Valve opens up a Steam Deck, revealing what’s inside. They recommend you don’t open it up, while showing you exactly how to do it.

I’m interested, but not right away. I’m not an early adopter, and happily let others with expendable cash be my beta testers.

There are no platform versions on Steam. Games either run on multiple platforms or just one. This is a screenshot of a game that runs on Windows, MacOS & Linux/SteamOS.

This is a PC in the form of a game console. It is not a unique software platform like the Nintendo Switch. Developers will not have to release games for it specifically but they may be more inclined to support Linux because of it.

There are many types of PCs. Games released for PCs support a wide variety of hardware. Customers will be able to adjust their settings to better match their hardware. Not a problem, same as its always been for PC gamers.

Also, the hard drive is upgradeable but you’ll need to make sure that the dimensions and power draw are (nearly?) exactly alike. In addition to power draw there are EMI issues to consider. It’d be wise to do research and let other people fail first.

I think it is an interesting device but I like all the things that it “solves”. I like a big screen. I like my keyboard, which is solidly on my desk. I like my big, arcade-style trackball. And did I mention how much I like seeing my games in Enorm-O-Vision? Because that’s really key.

I don’t need mobile either. It will have a dock available, though.

I like the idea of being able to play in bed, or on the couch without having to worry about the hardware.

Yes, that’s the point I’m making. When you buy a console, you’re getting a guarantee (barring developer fuckups like Cyberpunk 2077) that you will be able to play every game released for that platform.

Valve very much wants people to think of the Steam Deck as a hyper-powerful Switch-like console, but it of course is not one. Seven years from now, developers won’t be pushing the limits of Steam Deck hardware the way they do for games released late in console generations. They’ll continue developing their games for the general PC market, and the Steam Deck will fall behind much more quickly than consoles do over similar timeframes.
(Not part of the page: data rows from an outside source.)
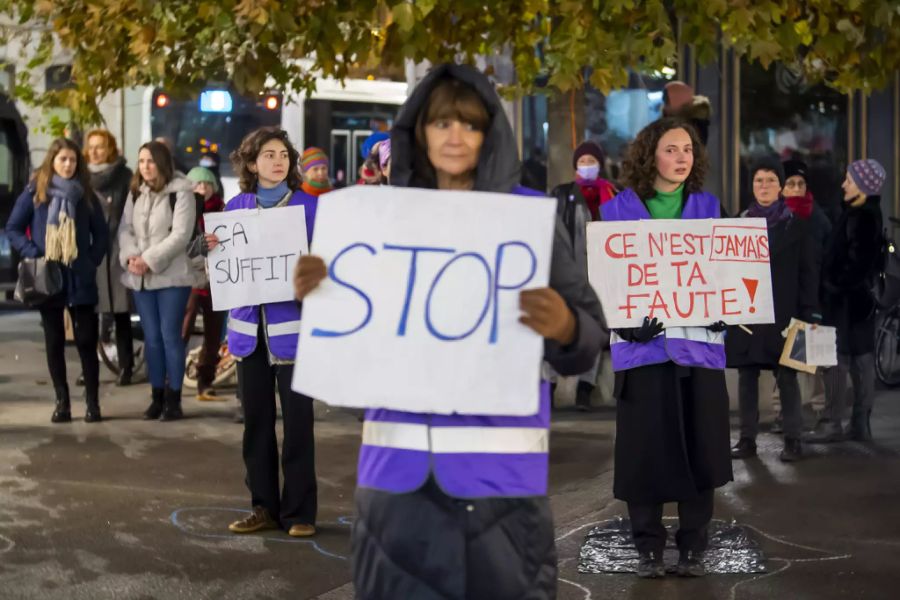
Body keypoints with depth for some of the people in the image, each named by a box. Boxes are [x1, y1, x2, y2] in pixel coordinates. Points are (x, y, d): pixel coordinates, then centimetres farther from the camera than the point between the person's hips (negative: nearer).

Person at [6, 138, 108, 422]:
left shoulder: (85, 195, 6)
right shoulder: (34, 193, 1)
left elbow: (102, 233, 10)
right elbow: (13, 228, 1)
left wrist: (93, 260, -3)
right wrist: (33, 255, -10)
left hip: (80, 279, 1)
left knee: (86, 340, -2)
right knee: (54, 342, 5)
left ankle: (92, 402, 3)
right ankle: (62, 402, 12)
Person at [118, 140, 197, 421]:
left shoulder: (181, 193, -6)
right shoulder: (135, 193, 13)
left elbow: (180, 235, -14)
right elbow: (125, 229, 8)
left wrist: (149, 259, -18)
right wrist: (130, 256, -12)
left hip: (171, 276, -5)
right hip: (140, 277, 5)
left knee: (170, 336, -3)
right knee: (151, 337, 8)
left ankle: (173, 399, 4)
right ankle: (157, 397, 15)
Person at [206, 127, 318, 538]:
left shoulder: (309, 205, -1)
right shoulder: (236, 207, 9)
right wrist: (215, 249, -5)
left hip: (293, 325, -4)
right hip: (250, 327, 4)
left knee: (297, 421, -2)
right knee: (256, 420, 9)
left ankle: (299, 511, 7)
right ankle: (264, 507, 19)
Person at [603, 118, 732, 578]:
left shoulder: (707, 207, 10)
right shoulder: (618, 209, 3)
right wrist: (626, 324, -16)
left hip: (699, 339, 2)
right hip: (643, 342, -2)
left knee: (699, 445, 3)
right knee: (645, 446, 1)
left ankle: (692, 546, 15)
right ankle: (648, 546, 13)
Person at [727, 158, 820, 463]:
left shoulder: (796, 225, 3)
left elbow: (808, 272, 1)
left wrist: (810, 313, -7)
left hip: (782, 312, -2)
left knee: (786, 376, -3)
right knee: (746, 375, 4)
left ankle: (793, 440, 4)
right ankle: (747, 439, 10)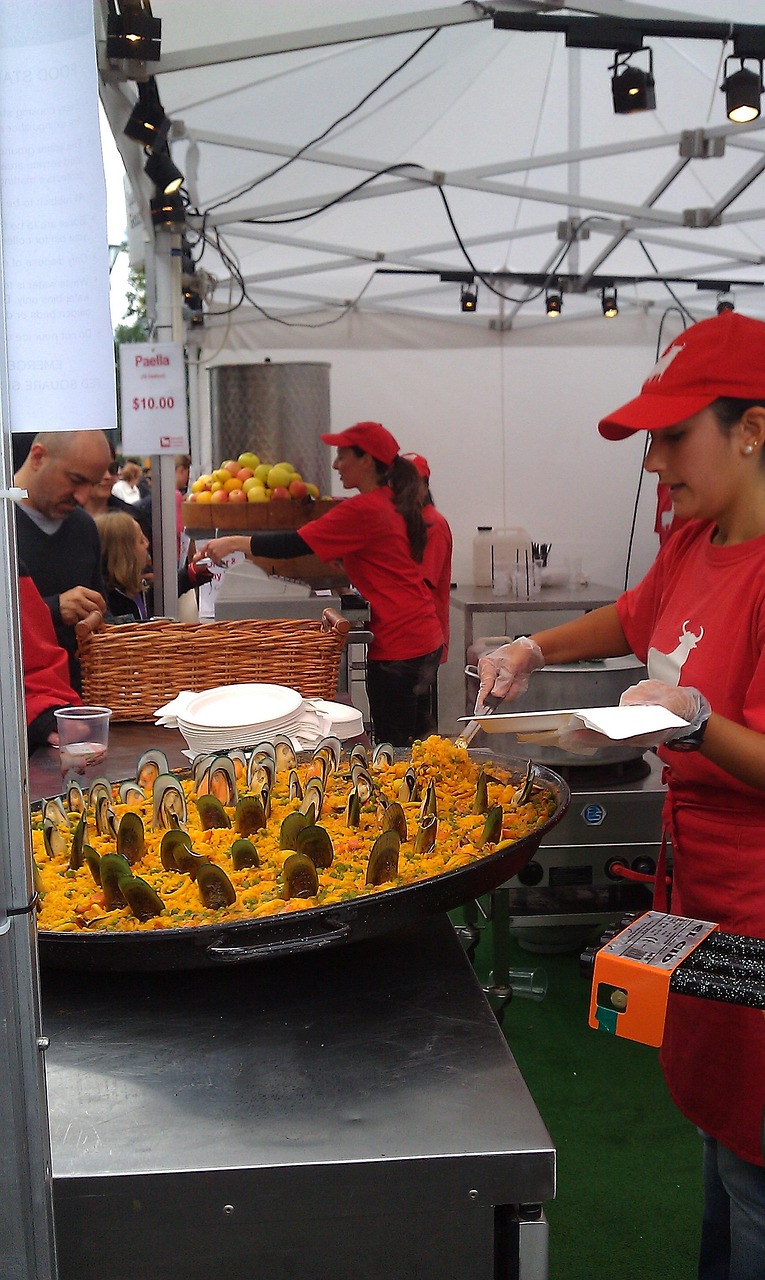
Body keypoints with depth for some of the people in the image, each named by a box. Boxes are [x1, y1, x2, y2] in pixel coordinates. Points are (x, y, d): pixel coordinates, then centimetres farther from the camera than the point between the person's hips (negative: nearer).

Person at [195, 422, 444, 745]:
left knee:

Aye; i think that’s a real concern: how usable will this device be in 4 (or w/e) years time?

For playing the hot new AAA games? Probably not very. It’ll always be great for mid-range and indie games that translate well to a handheld experience, and that’s actually a very exiting development space lately. Still a little rich for my blood, but I wouldn’t scoff at anybody who decided to buy one.

Oh, I wouldn’t scoff. I think it’s a nifty device. But I think that ultimately, the market niche it is trying to create (handheld PC gaming) just isn’t going to exist. The types of games that are good for handheld devices are already available on small(er), computer-like devices. No one needs a PC to play Candy Crush or Bejeweled or Angry Birds.
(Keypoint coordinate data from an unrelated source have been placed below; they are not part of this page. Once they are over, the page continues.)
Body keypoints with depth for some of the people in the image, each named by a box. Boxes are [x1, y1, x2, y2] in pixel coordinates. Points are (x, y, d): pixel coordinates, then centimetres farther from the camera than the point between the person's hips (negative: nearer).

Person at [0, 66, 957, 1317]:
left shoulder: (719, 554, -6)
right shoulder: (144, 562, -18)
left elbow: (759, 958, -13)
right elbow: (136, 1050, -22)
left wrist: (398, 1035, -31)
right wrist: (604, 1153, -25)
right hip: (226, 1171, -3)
Oh, sorry - I didn’t mean you. I was actually poking at myself since I’ve been critical of it in the thread.

Think more along the lines of games that use controllers (either preferentially or as a legitimate option) rather than mouse/keyboard. Fighting games, hack n’ slashes, open-world action, shooters, roguelikes, even turn-based strategy. Right now, Nintendo has the market cornered on porting games like that to a handheld device. Valve rightly wants a piece of the action. I just think they dropped the ball on emphasizing the AAA thing and should have gone all-in on affordable mid-range gaming.
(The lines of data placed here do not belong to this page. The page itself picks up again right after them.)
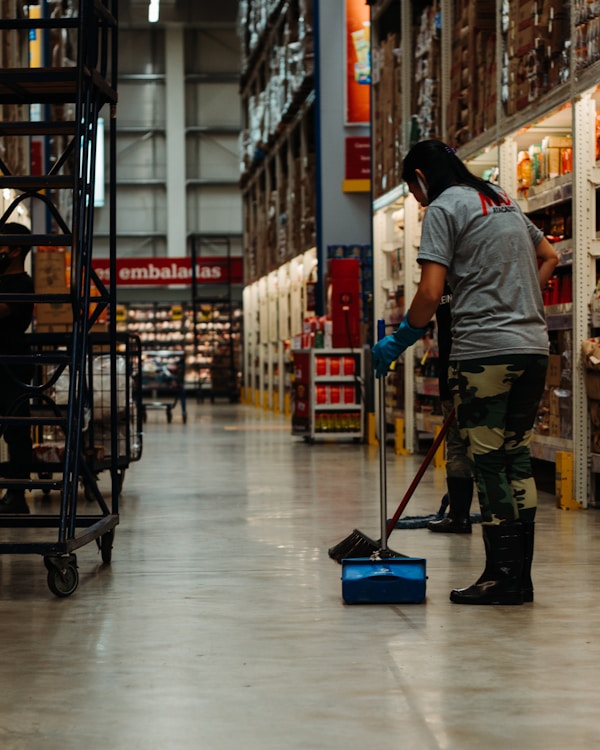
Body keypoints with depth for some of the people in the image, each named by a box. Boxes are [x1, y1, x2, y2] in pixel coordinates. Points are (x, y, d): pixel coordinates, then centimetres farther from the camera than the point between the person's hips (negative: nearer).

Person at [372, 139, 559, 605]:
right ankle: (520, 576, 11)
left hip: (485, 350, -8)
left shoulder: (444, 208, -5)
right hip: (534, 346, 8)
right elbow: (549, 257, 28)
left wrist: (399, 341, -1)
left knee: (489, 463, -3)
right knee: (517, 458, 9)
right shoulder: (503, 200, 20)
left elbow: (431, 294, -12)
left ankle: (502, 577, -3)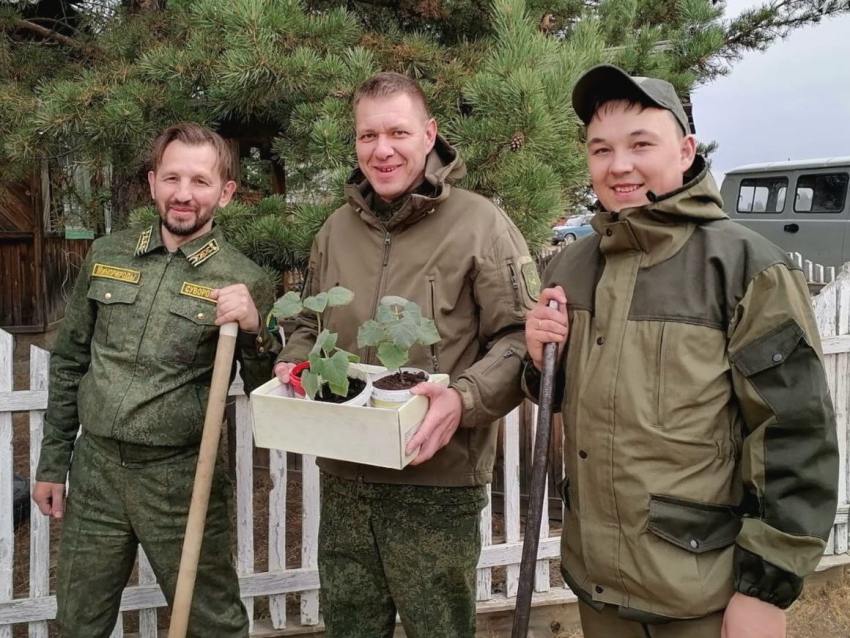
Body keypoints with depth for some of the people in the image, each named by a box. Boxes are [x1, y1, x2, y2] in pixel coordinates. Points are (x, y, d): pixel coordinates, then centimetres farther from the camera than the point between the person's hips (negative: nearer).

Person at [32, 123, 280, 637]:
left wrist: (254, 330, -22)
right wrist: (52, 463, 13)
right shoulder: (106, 256, 4)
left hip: (183, 478, -3)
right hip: (95, 469, 4)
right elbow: (70, 363, 12)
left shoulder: (245, 281, -7)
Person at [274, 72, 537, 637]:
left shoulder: (479, 223, -7)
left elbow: (521, 339, -9)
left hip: (439, 485, -5)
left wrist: (464, 399, -24)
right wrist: (295, 366, 1)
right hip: (343, 482, 5)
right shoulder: (337, 229, 10)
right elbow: (309, 326, 22)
I’m thinking more Disco Elysium, Hades, Death’s Door, Dorfromantik, Loop Hero, etc than Angry Birds and Candy Crush. Well acclaimed, full-fledged games that don’t need an RTX 3000 series card to push 30fps.

I don’t have much interest in buying one since I don’t really play games anywhere than at my desk (and don’t have the opportunity to, either) but I can see the use case for it. Especially for Steam users who often have extensive backlogs of excellent games that aren’t recent AAA cutting edge graphic releases. I don’t think the current use case for it is really “I own no gaming hardware period and will start with this Steam Deck” but rather “I love PC gaming and want to take it with me on the go or lounging in bed/couch”.